» Exercise brief
With the pictures omitted, print exactly the lines below, from the one containing "left shoulder: (469, 424)" through the one containing "right ear: (400, 115)", and nothing else.

Supplied records START

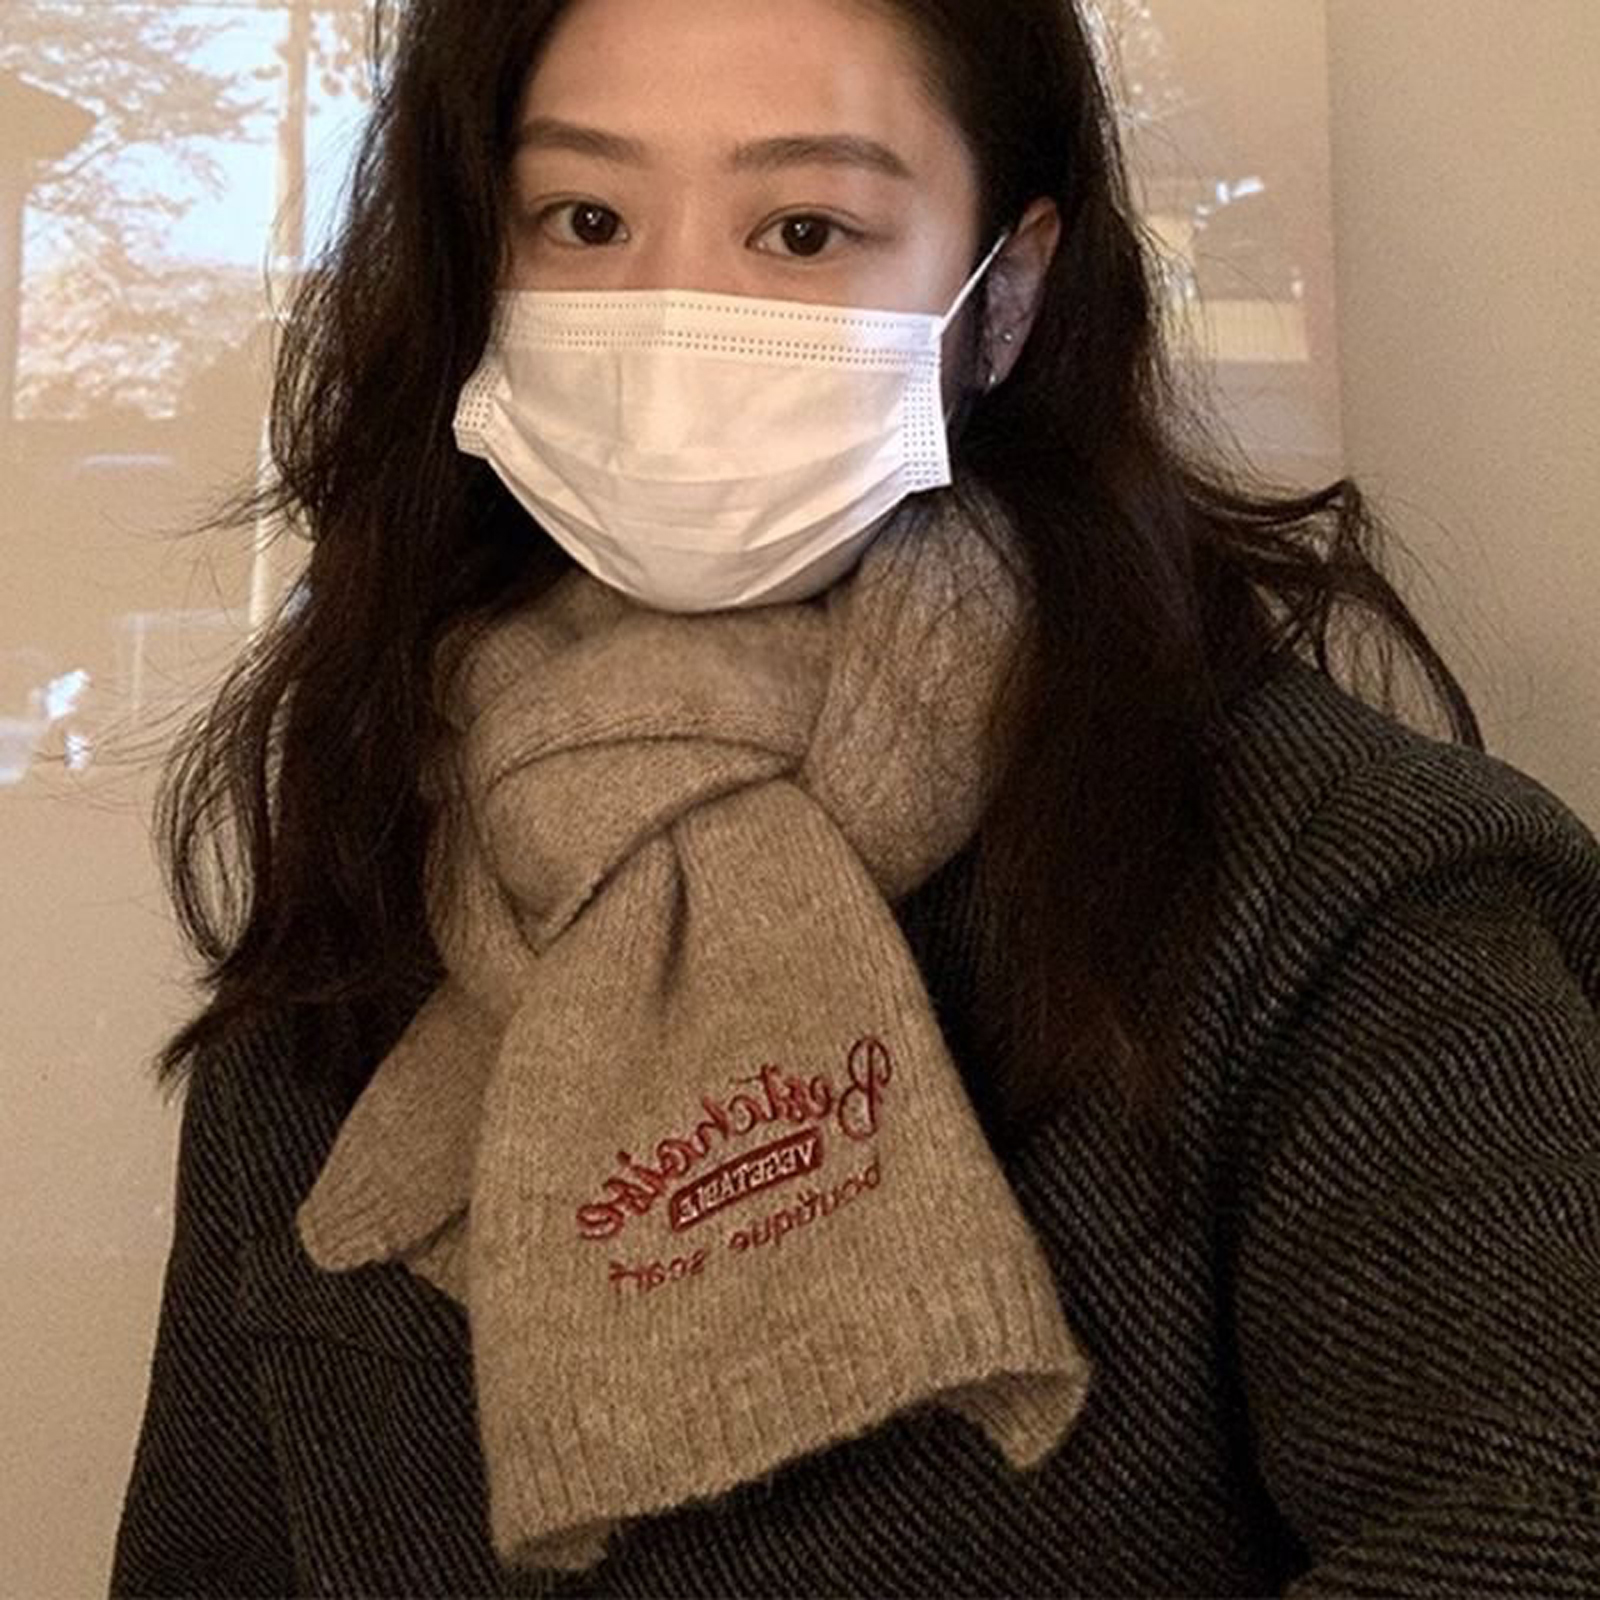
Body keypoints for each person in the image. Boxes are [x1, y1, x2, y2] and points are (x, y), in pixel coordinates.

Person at [110, 0, 1600, 1595]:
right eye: (587, 220)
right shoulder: (378, 841)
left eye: (805, 230)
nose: (677, 317)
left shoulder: (1356, 900)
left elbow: (1525, 1540)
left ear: (1003, 297)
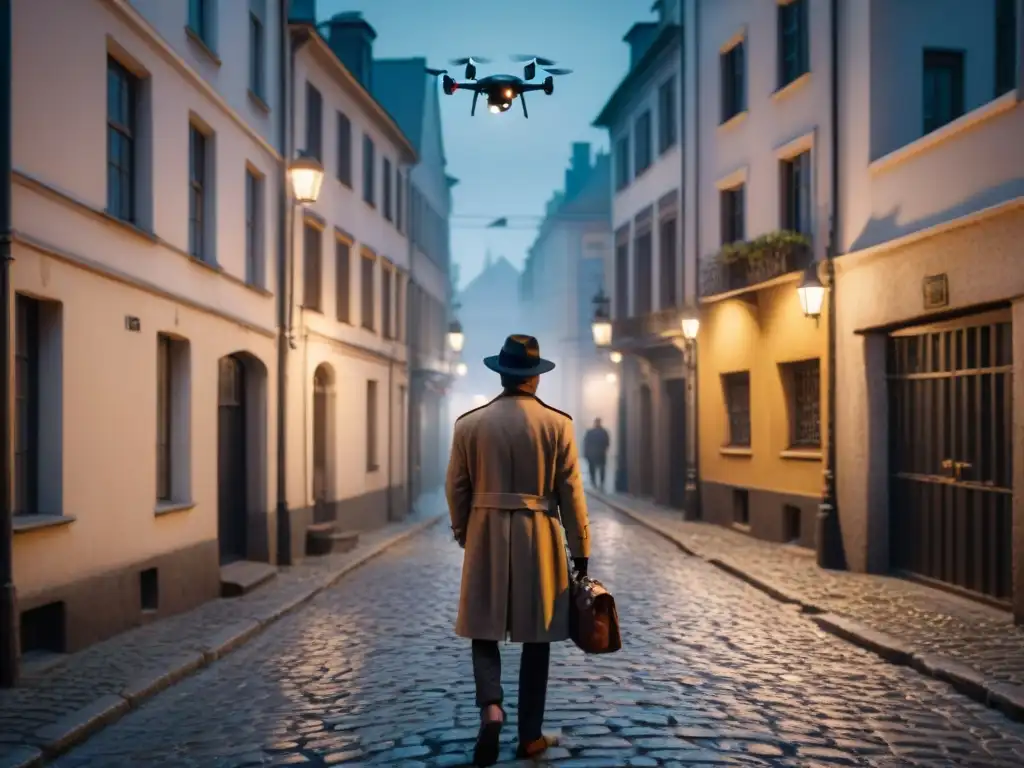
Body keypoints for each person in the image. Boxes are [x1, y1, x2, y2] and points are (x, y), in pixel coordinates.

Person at [446, 334, 591, 767]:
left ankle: (491, 706)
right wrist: (580, 550)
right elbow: (571, 492)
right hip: (539, 535)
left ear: (502, 374)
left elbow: (456, 487)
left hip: (486, 531)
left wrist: (463, 530)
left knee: (482, 627)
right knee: (537, 635)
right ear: (535, 379)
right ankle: (529, 736)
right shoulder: (557, 424)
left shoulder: (469, 424)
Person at [582, 418, 610, 491]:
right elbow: (607, 443)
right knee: (598, 469)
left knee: (596, 469)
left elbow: (586, 443)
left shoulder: (591, 432)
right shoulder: (603, 432)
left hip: (595, 454)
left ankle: (597, 483)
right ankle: (598, 483)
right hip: (599, 454)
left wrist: (586, 453)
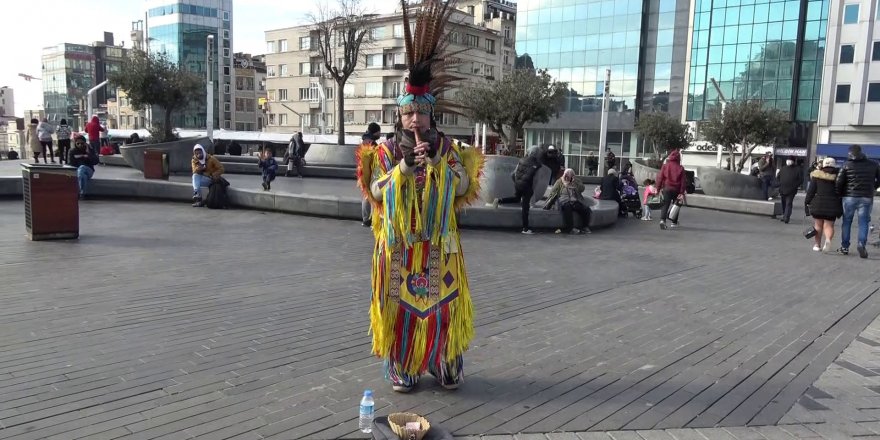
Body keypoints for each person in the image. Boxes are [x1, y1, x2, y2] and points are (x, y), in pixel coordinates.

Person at [355, 1, 483, 393]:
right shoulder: (381, 153)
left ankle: (445, 358)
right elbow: (375, 193)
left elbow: (463, 190)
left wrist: (444, 168)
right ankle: (404, 362)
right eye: (408, 113)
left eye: (421, 113)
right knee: (399, 306)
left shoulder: (451, 149)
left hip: (439, 247)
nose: (415, 120)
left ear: (431, 114)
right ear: (400, 115)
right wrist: (405, 168)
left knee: (444, 306)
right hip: (398, 247)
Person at [835, 145, 880, 258]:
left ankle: (845, 247)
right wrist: (873, 188)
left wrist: (839, 194)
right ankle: (861, 244)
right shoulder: (874, 164)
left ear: (850, 153)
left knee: (847, 222)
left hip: (849, 197)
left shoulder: (846, 165)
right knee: (864, 222)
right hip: (866, 197)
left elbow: (839, 182)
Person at [491, 146, 543, 234]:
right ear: (537, 154)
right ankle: (525, 229)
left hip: (518, 184)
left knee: (517, 198)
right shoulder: (537, 165)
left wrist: (517, 183)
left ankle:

Supplied records END

» Solution
left shoulder: (469, 424)
Person at [582, 418, 610, 491]:
right elbow: (607, 443)
right knee: (598, 469)
left knee: (596, 469)
left elbow: (586, 443)
left shoulder: (591, 432)
right shoulder: (603, 432)
left hip: (595, 454)
left ankle: (597, 483)
right ankle: (598, 483)
right hip: (599, 454)
left wrist: (586, 453)
Body keypoints for each person in the image. Boxes are [x1, y1, x2, y2] and points are (x, y), in pixel coordinates.

Person at [355, 1, 483, 393]:
right shoulder: (381, 153)
left ankle: (445, 358)
right elbow: (375, 193)
left elbow: (463, 190)
left wrist: (444, 168)
right ankle: (404, 362)
right eye: (408, 113)
left eye: (421, 113)
right knee: (399, 306)
left shoulder: (451, 149)
left hip: (439, 247)
nose: (415, 120)
left ear: (431, 114)
right ear: (400, 115)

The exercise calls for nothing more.